== Segment start ==
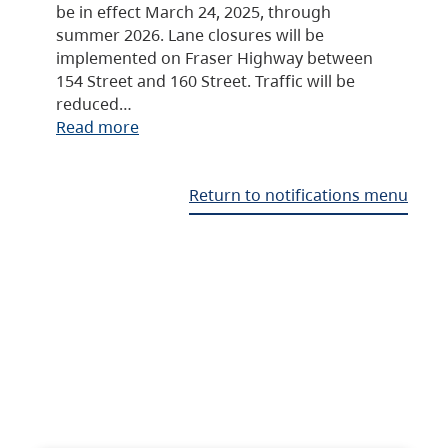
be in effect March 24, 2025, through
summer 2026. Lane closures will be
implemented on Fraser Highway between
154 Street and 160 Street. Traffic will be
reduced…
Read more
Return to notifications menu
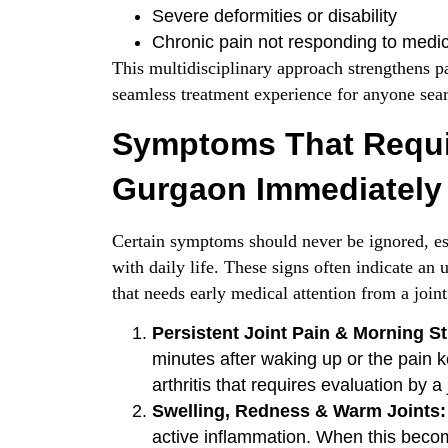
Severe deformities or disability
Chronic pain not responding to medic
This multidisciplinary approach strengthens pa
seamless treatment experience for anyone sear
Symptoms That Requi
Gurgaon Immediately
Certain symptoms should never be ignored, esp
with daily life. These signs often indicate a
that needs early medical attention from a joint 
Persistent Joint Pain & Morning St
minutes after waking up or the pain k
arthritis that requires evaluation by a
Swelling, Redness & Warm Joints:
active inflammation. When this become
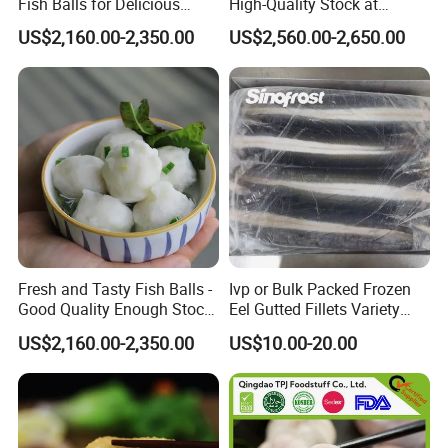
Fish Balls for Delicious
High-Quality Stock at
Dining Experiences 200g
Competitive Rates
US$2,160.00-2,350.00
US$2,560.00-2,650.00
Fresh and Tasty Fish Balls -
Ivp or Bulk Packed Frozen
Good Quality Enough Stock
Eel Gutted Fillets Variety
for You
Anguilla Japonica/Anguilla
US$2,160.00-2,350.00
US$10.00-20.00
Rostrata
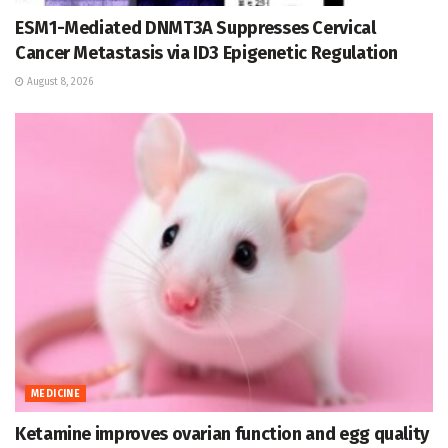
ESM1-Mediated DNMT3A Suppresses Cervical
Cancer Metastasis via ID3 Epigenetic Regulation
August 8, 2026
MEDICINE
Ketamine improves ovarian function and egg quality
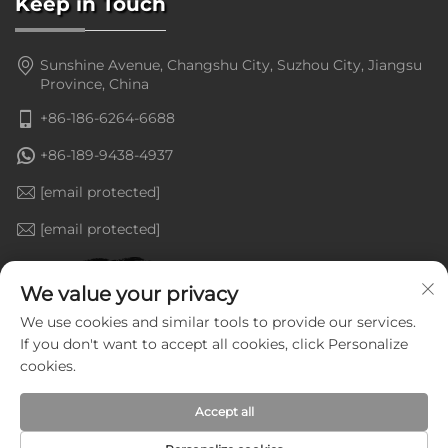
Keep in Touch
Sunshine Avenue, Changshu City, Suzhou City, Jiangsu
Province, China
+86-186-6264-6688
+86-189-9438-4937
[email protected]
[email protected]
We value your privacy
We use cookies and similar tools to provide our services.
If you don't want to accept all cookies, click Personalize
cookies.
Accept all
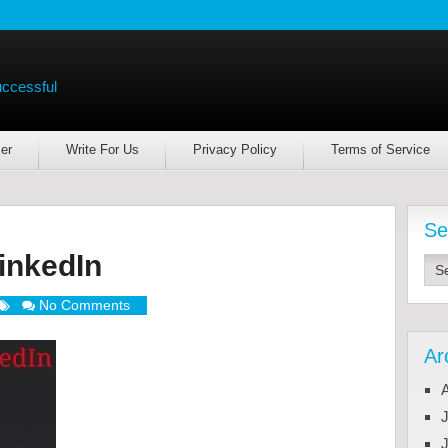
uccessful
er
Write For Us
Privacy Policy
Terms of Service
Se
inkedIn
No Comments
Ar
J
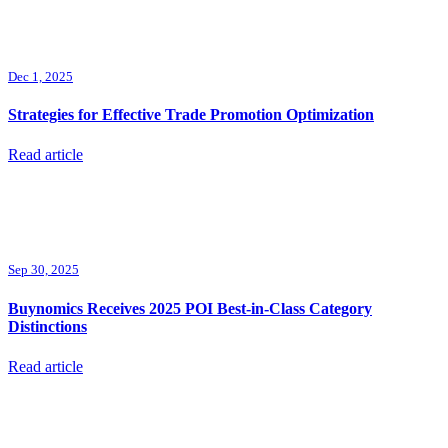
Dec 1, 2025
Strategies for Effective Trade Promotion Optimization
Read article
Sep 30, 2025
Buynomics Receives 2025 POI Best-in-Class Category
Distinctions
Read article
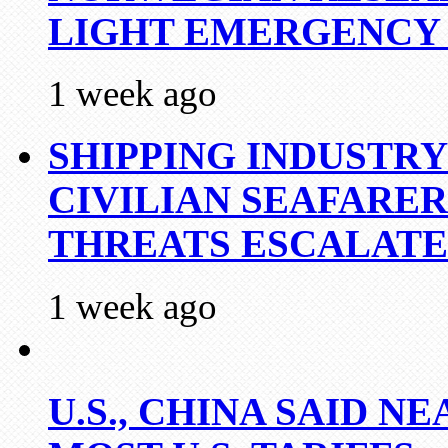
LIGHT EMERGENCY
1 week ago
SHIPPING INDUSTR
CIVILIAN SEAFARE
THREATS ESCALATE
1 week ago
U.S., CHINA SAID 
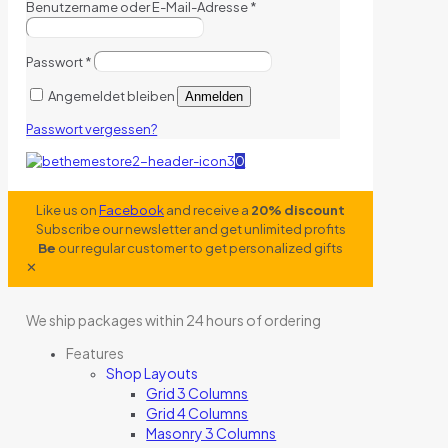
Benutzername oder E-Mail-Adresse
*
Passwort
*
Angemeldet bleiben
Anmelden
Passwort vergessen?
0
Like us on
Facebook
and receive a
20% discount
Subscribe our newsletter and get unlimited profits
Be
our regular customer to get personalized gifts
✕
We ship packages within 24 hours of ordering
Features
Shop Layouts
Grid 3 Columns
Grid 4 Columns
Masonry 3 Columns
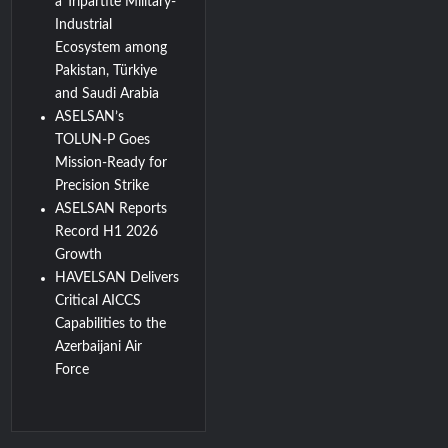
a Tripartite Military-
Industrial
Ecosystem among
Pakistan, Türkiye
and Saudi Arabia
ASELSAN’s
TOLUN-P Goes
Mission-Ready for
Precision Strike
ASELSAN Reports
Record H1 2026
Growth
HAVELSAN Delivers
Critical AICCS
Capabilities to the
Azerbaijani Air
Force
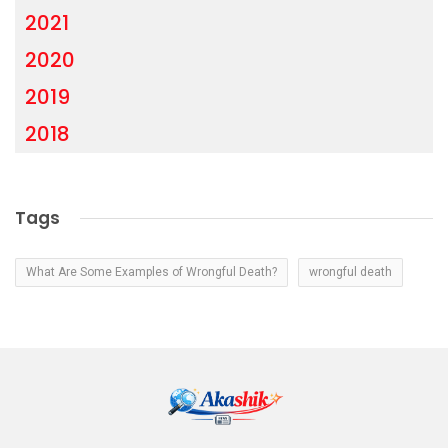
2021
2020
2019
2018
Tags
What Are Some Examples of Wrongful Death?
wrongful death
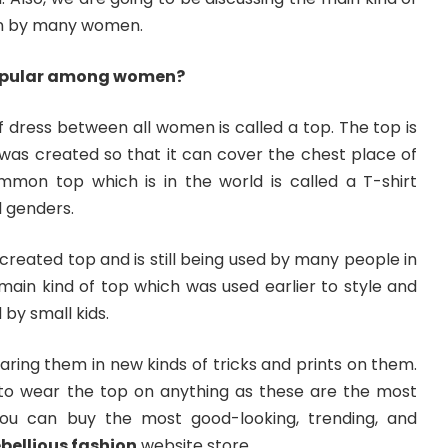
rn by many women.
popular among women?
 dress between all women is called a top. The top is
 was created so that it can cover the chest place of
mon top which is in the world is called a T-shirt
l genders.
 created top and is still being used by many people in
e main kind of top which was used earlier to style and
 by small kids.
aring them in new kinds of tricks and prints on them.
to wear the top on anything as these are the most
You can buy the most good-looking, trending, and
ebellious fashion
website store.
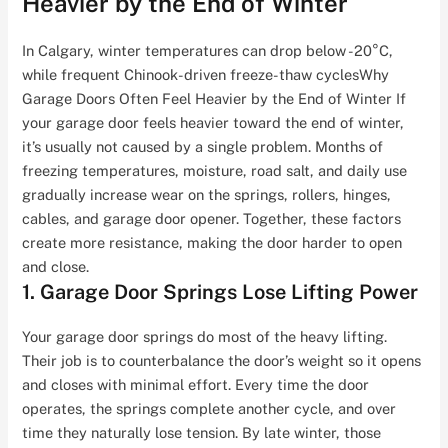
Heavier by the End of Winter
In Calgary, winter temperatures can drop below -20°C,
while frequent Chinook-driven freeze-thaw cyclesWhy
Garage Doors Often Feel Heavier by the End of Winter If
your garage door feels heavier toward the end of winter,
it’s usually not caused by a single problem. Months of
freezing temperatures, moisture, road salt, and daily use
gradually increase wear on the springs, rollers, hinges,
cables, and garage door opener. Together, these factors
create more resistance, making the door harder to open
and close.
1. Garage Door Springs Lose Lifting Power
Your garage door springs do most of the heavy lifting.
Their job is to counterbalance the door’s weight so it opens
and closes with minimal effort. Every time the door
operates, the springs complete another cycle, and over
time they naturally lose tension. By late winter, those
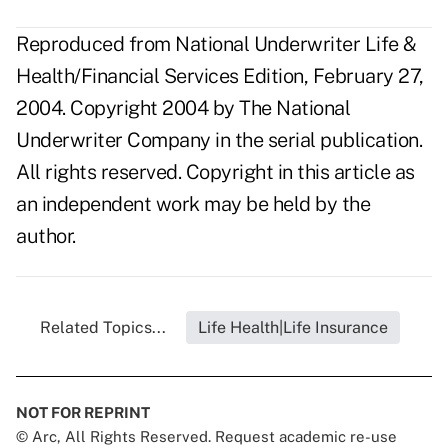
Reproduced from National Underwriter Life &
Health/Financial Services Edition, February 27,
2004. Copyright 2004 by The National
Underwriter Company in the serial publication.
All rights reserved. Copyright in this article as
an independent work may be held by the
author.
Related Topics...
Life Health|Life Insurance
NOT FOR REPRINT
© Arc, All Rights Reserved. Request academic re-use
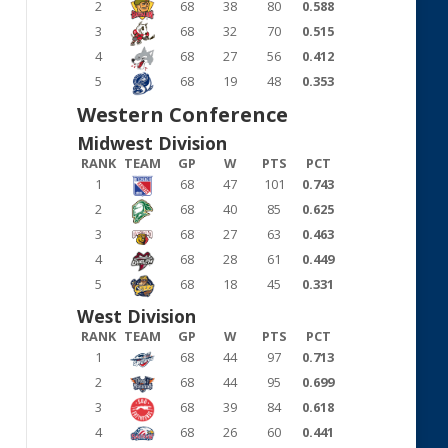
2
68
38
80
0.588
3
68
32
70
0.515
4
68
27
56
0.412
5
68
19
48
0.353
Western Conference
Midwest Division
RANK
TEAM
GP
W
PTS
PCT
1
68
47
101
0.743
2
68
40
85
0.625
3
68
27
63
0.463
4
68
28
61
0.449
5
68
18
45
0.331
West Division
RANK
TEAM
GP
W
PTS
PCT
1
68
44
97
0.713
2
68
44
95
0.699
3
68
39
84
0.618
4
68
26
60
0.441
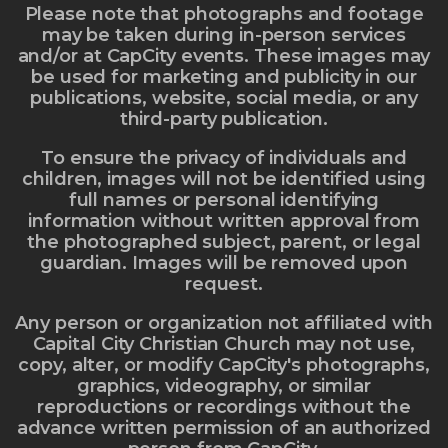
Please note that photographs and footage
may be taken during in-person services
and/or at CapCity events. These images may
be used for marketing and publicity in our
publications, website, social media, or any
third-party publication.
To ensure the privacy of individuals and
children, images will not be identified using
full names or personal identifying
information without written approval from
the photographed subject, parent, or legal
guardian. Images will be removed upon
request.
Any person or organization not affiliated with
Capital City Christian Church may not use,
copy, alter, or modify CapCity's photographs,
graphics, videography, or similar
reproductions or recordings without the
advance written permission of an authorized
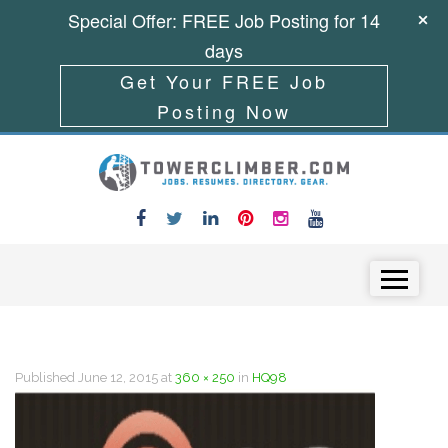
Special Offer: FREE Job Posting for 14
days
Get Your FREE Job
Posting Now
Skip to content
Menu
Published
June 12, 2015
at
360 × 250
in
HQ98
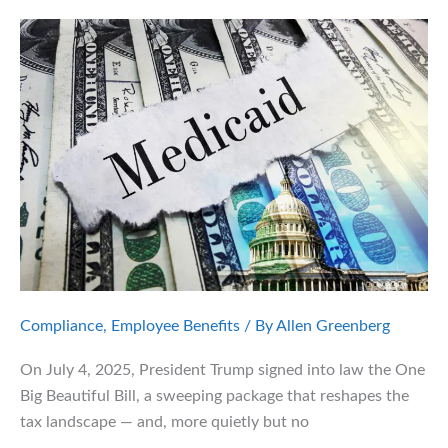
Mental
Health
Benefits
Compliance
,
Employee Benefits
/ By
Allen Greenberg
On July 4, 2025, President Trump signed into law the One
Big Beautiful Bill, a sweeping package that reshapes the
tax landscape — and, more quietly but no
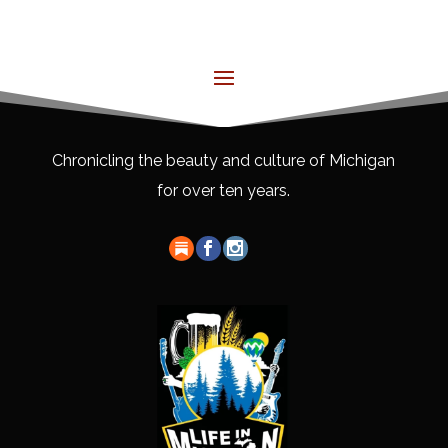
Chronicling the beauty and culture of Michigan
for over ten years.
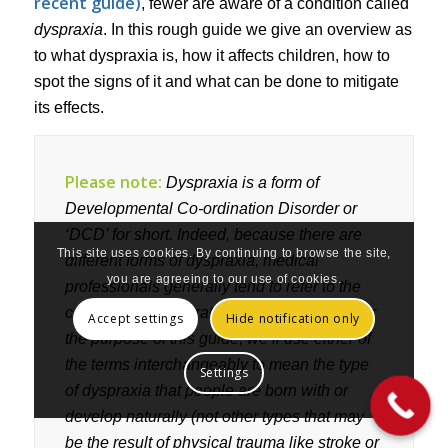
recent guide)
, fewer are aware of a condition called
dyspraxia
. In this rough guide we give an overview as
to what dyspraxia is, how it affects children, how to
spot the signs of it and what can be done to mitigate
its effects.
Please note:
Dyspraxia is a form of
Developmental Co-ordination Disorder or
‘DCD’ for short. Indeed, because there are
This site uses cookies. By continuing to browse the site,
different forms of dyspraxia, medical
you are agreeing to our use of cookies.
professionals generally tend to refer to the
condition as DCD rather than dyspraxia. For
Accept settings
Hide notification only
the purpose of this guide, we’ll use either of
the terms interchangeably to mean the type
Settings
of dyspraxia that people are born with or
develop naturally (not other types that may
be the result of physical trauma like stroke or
== Segment end ==
[Task goal]
Please report how many lines of the material above contain the word "created", giving only the number.

[Worked solution]
2